─── DATA FOR PROCESSING

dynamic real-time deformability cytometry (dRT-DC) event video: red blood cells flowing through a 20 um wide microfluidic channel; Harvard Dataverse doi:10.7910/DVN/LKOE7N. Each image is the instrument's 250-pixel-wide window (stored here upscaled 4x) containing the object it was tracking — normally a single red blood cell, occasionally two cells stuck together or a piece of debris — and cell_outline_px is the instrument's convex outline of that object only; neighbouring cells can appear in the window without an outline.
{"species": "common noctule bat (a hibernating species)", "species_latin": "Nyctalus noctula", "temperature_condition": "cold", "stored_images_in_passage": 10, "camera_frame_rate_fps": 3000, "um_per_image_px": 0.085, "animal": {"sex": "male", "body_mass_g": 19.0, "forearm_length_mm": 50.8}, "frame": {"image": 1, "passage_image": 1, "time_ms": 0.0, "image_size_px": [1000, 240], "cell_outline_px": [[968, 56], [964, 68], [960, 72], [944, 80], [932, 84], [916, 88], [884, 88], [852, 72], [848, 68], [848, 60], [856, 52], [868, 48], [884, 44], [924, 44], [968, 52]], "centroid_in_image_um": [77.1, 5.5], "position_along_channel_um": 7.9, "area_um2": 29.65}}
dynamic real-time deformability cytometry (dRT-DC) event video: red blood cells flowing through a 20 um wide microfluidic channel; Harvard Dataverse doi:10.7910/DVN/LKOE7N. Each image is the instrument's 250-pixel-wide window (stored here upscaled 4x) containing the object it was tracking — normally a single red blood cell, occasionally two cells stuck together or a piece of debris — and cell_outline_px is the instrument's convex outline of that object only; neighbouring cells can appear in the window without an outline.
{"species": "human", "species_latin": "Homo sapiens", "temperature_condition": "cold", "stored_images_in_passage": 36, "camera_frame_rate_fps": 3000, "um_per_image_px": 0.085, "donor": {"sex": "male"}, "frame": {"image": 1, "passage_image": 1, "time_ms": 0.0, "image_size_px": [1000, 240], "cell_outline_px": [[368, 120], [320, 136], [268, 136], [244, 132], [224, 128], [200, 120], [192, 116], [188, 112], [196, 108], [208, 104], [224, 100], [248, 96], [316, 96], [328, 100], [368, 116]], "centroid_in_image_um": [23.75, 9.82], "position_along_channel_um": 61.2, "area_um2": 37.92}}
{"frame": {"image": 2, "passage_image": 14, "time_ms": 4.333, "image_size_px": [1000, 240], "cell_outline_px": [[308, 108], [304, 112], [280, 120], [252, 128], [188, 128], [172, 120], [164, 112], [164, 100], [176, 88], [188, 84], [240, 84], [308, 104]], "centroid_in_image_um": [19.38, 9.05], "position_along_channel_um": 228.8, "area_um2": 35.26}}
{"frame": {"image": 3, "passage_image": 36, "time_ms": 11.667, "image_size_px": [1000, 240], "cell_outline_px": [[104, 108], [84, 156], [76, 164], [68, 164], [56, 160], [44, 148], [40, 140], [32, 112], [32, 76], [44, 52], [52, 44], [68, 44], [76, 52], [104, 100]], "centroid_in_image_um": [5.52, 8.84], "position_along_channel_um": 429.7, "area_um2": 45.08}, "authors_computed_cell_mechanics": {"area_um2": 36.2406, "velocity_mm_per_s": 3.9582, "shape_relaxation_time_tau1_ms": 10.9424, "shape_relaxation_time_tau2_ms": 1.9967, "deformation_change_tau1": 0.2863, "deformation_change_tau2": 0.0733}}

──────

§ **INSTRUCTIONS TO FOLLOW**
Exactly reproduce every record.

§ **SOLUTION FOR THIS PROBLEM**
dynamic real-time deformability cytometry (dRT-DC) event video: red blood cells flowing through a 20 um wide microfluidic channel; Harvard Dataverse doi:10.7910/DVN/LKOE7N. Each image is the instrument's 250-pixel-wide window (stored here upscaled 4x) containing the object it was tracking — normally a single red blood cell, occasionally two cells stuck together or a piece of debris — and cell_outline_px is the instrument's convex outline of that object only; neighbouring cells can appear in the window without an outline.
{"species": "common noctule bat (a hibernating species)", "species_latin": "Nyctalus noctula", "temperature_condition": "cold", "stored_images_in_passage": 10, "camera_frame_rate_fps": 3000, "um_per_image_px": 0.085, "animal": {"sex": "male", "body_mass_g": 19.0, "forearm_length_mm": 50.8}, "frame": {"image": 1, "passage_image": 1, "time_ms": 0.0, "image_size_px": [1000, 240], "cell_outline_px": [[968, 56], [964, 68], [960, 72], [944, 80], [932, 84], [916, 88], [884, 88], [852, 72], [848, 68], [848, 60], [856, 52], [868, 48], [884, 44], [924, 44], [968, 52]], "centroid_in_image_um": [77.1, 5.5], "position_along_channel_um": 7.9, "area_um2": 29.65}}
dynamic real-time deformability cytometry (dRT-DC) event video: red blood cells flowing through a 20 um wide microfluidic channel; Harvard Dataverse doi:10.7910/DVN/LKOE7N. Each image is the instrument's 250-pixel-wide window (stored here upscaled 4x) containing the object it was tracking — normally a single red blood cell, occasionally two cells stuck together or a piece of debris — and cell_outline_px is the instrument's convex outline of that object only; neighbouring cells can appear in the window without an outline.
{"species": "human", "species_latin": "Homo sapiens", "temperature_condition": "cold", "stored_images_in_passage": 36, "camera_frame_rate_fps": 3000, "um_per_image_px": 0.085, "donor": {"sex": "male"}, "frame": {"image": 1, "passage_image": 1, "time_ms": 0.0, "image_size_px": [1000, 240], "cell_outline_px": [[368, 120], [320, 136], [268, 136], [244, 132], [224, 128], [200, 120], [192, 116], [188, 112], [196, 108], [208, 104], [224, 100], [248, 96], [316, 96], [328, 100], [368, 116]], "centroid_in_image_um": [23.75, 9.82], "position_along_channel_um": 61.2, "area_um2": 37.92}}
{"frame": {"image": 2, "passage_image": 14, "time_ms": 4.333, "image_size_px": [1000, 240], "cell_outline_px": [[308, 108], [304, 112], [280, 120], [252, 128], [188, 128], [172, 120], [164, 112], [164, 100], [176, 88], [188, 84], [240, 84], [308, 104]], "centroid_in_image_um": [19.38, 9.05], "position_along_channel_um": 228.8, "area_um2": 35.26}}
{"frame": {"image": 3, "passage_image": 36, "time_ms": 11.667, "image_size_px": [1000, 240], "cell_outline_px": [[104, 108], [84, 156], [76, 164], [68, 164], [56, 160], [44, 148], [40, 140], [32, 112], [32, 76], [44, 52], [52, 44], [68, 44], [76, 52], [104, 100]], "centroid_in_image_um": [5.52, 8.84], "position_along_channel_um": 429.7, "area_um2": 45.08}, "authors_computed_cell_mechanics": {"area_um2": 36.2406, "velocity_mm_per_s": 3.9582, "shape_relaxation_time_tau1_ms": 10.9424, "shape_relaxation_time_tau2_ms": 1.9967, "deformation_change_tau1": 0.2863, "deformation_change_tau2": 0.0733}}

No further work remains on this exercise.